La confédération patronale marocaine annonce l’ouverture des candidatures pour la présidence 2026-2029 dans un contexte d’anciennes crises touchant Chakib Alj.

Le Conseil d’administration de l’Union générale des entreprises du Maroc (CGEM) a approuvé, lors de sa réunion jeudi dernier, la date du 11 mars 2026 pour l’ouverture des candidatures au poste de président pour le mandat 2026–2029.
Le conseil, présidé par le président sortant Chakib Alj, a annoncé une prochaine réunion pour valider les candidatures afin de finaliser la liste des candidats, qui sera soumise au vote de l’assemblée générale ordinaire élective prévue le 14 mai 2026.
Cette échéance électorale se déroule dans un contexte de crises personnelles et économiques traversées par la famille Alj, le président sortant ayant connu des tensions sur certains dossiers professionnels et judiciaires.
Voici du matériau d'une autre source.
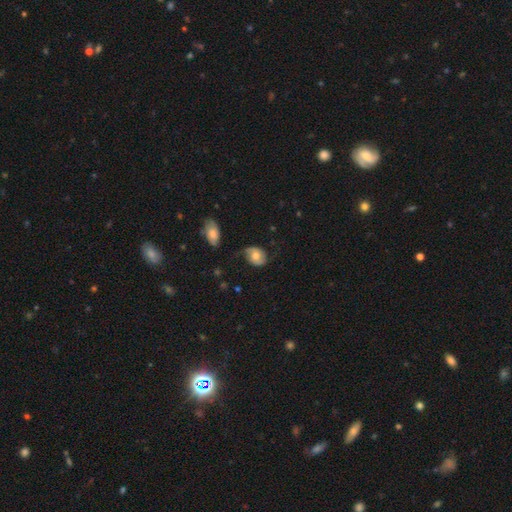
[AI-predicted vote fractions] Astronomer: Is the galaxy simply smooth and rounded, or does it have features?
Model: featured or disk — 52% (runner-up: smooth, 41%).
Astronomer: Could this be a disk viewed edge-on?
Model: no — 96%.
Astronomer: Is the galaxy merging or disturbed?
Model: none — 58%.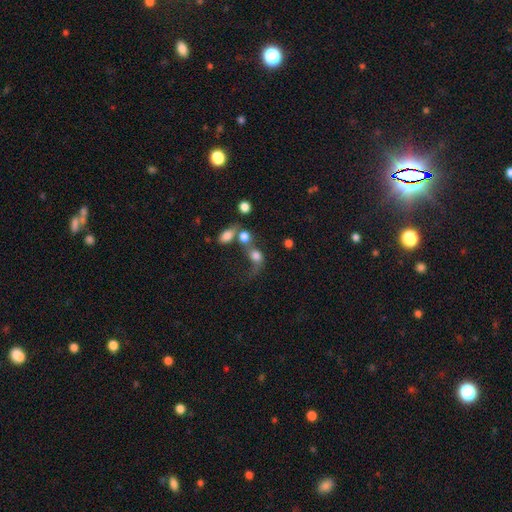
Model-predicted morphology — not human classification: Overall: smooth (67%). How rounded: round (51%; in between 46%). Merging: merger (41%; major disturbance 26%).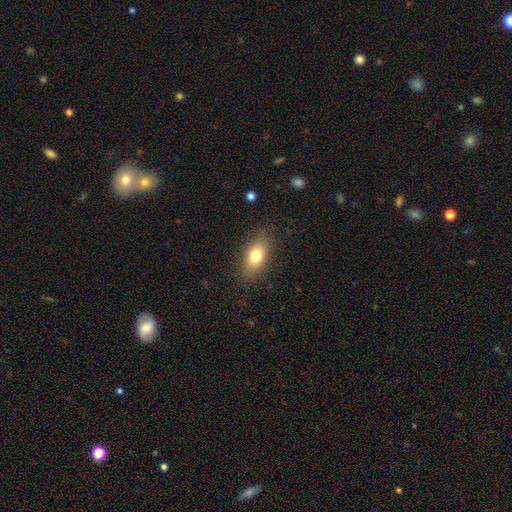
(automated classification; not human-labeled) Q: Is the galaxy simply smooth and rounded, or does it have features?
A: smooth — 77%.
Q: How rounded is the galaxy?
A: in between — 85%.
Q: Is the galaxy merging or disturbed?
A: none — 84%.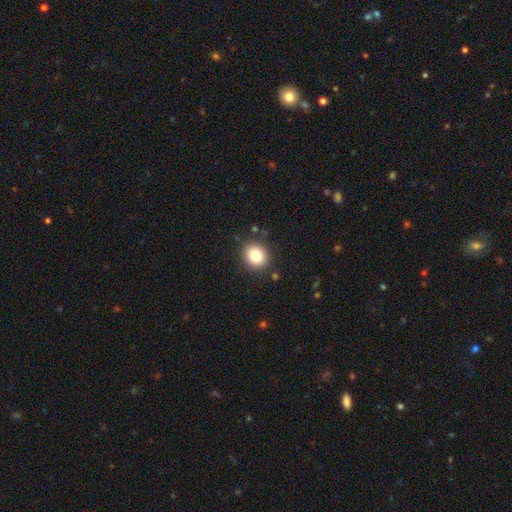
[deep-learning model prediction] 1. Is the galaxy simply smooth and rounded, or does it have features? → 86% smooth, 9% star or artifact, 5% featured or disk.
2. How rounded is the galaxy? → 67% round, 32% in between, 1% cigar-shaped.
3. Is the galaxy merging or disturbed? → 87% none, 9% minor disturbance, 3% major disturbance, 2% merger.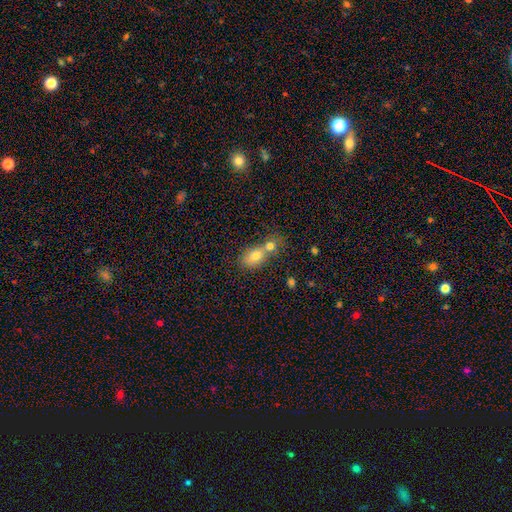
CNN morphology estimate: Overall: smooth (74%). How rounded: in between (69%). Merging: merger (61%; none 27%).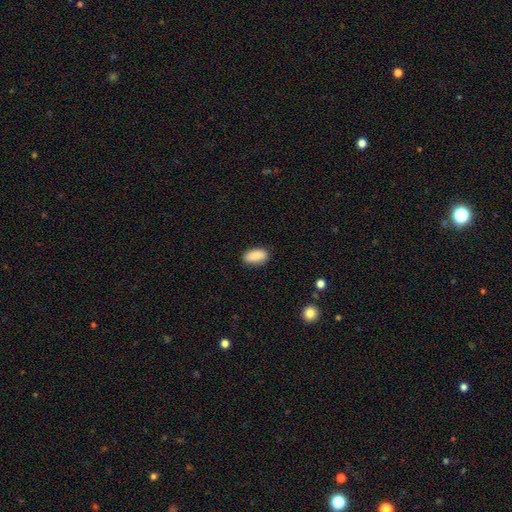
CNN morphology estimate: A smooth galaxy with no disk features (89%) that is in between round and cigar-shaped (93%).

Vote fractions:
- Smooth or featured? smooth: 89% / star or artifact: 7% / featured or disk: 4%
- How rounded? in between: 93% / cigar-shaped: 4% / round: 3%
- Merging? none: 84% / minor disturbance: 12% / major disturbance: 2% / merger: 1%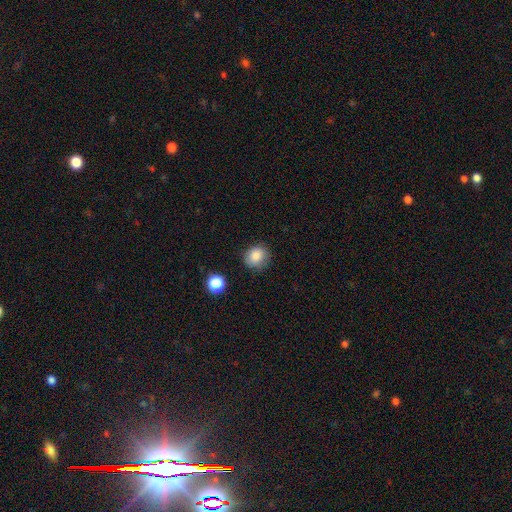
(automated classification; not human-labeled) A smooth galaxy with no disk features (84%) that is round (81%).

Vote fractions:
- Smooth or featured? smooth: 84% / star or artifact: 9% / featured or disk: 6%
- How rounded? round: 81% / in between: 18% / cigar-shaped: 1%
- Merging? none: 78% / minor disturbance: 16% / major disturbance: 4% / merger: 2%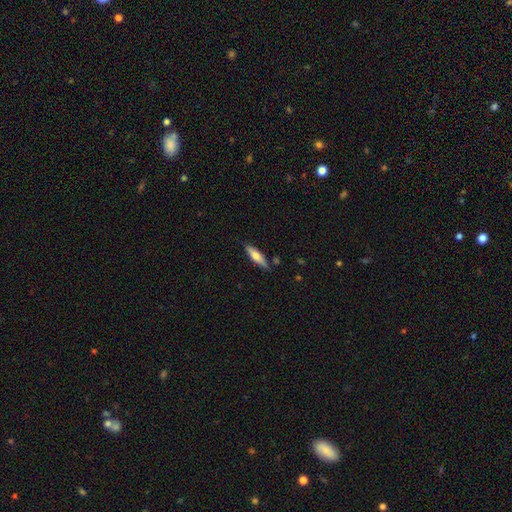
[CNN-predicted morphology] Smooth or featured? smooth (63%)
How rounded? cigar-shaped (65%)
Merging? none (81%)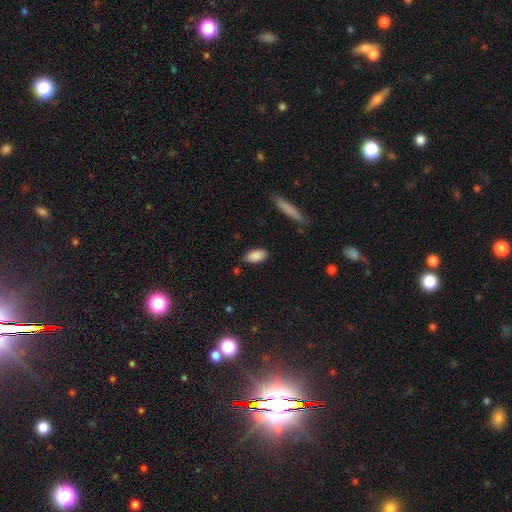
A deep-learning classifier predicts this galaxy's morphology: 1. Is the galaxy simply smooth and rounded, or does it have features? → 88% smooth, 7% star or artifact, 5% featured or disk.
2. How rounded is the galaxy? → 90% in between, 7% cigar-shaped, 2% round.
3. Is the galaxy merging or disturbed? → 83% none, 12% minor disturbance, 3% major disturbance, 2% merger.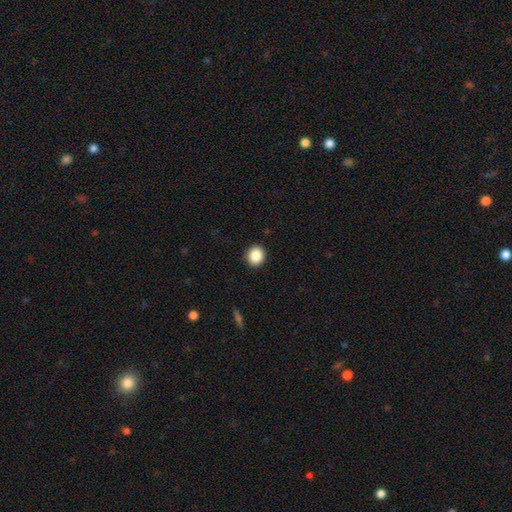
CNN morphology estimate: smooth_or_featured: smooth (p=0.87) [alt: star or artifact p=0.09]
how_rounded: round (p=0.83) [alt: in between p=0.16]
merging: none (p=0.91) [alt: minor disturbance p=0.06]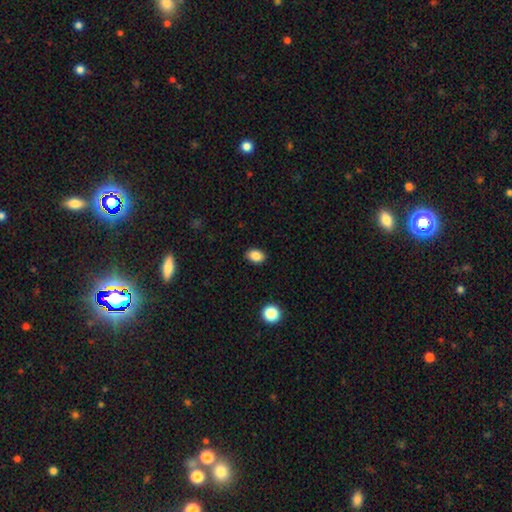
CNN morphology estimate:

Parmi les affaires les plus marquantes figure celle liée au secteur de la construction, où l’une des entreprises de construction associées à Chakib Alj a fait faillite, incapables de honorer ses engagements envers des petites entreprises fournissant des matériaux de construction, ce qui a entraîné une rupture des relations professionnelles et des contentieux judiciaires.
Certaines de ces affaires ont suscité l’intérêt des autorités officielles et ont été relayées par certains acteurs économiques, impactant ainsi la réputation de la famille dans les milieux professionnels.
La famille a également dû faire face aux conséquences d’autres affaires financières et judiciaires, incluant le dossier du neveu du président de la CGEM, ainsi que des affaires impliquant des membres de la famille dans des affaires de contrebande et de différends financiers et administratifs avec des partenaires et investisseurs, atteignant des niveaux de pression judiciaire qui ont failli compromettre certains de leurs intérêts.
Malgré ce contexte, le paysage électoral de l’Union générale des entreprises du Maroc reste étroitement lié à l’évaluation du mandat du président sortant au cours de son précédent mandat, tout en tenant compte des enjeux économiques actuels et des grands dossiers auxquels le secteur privé marocain fait face.
Les professionnels et observateurs économiques suivent avec attention ces élections, en raison de leur impact sur l’avenir des politiques économiques au Maroc et du rôle des patrons dans la défense des intérêts des entreprises, face à des défis tels que la hausse des prix, la crise des matières premières et la pression des réglementations fiscales et sociales.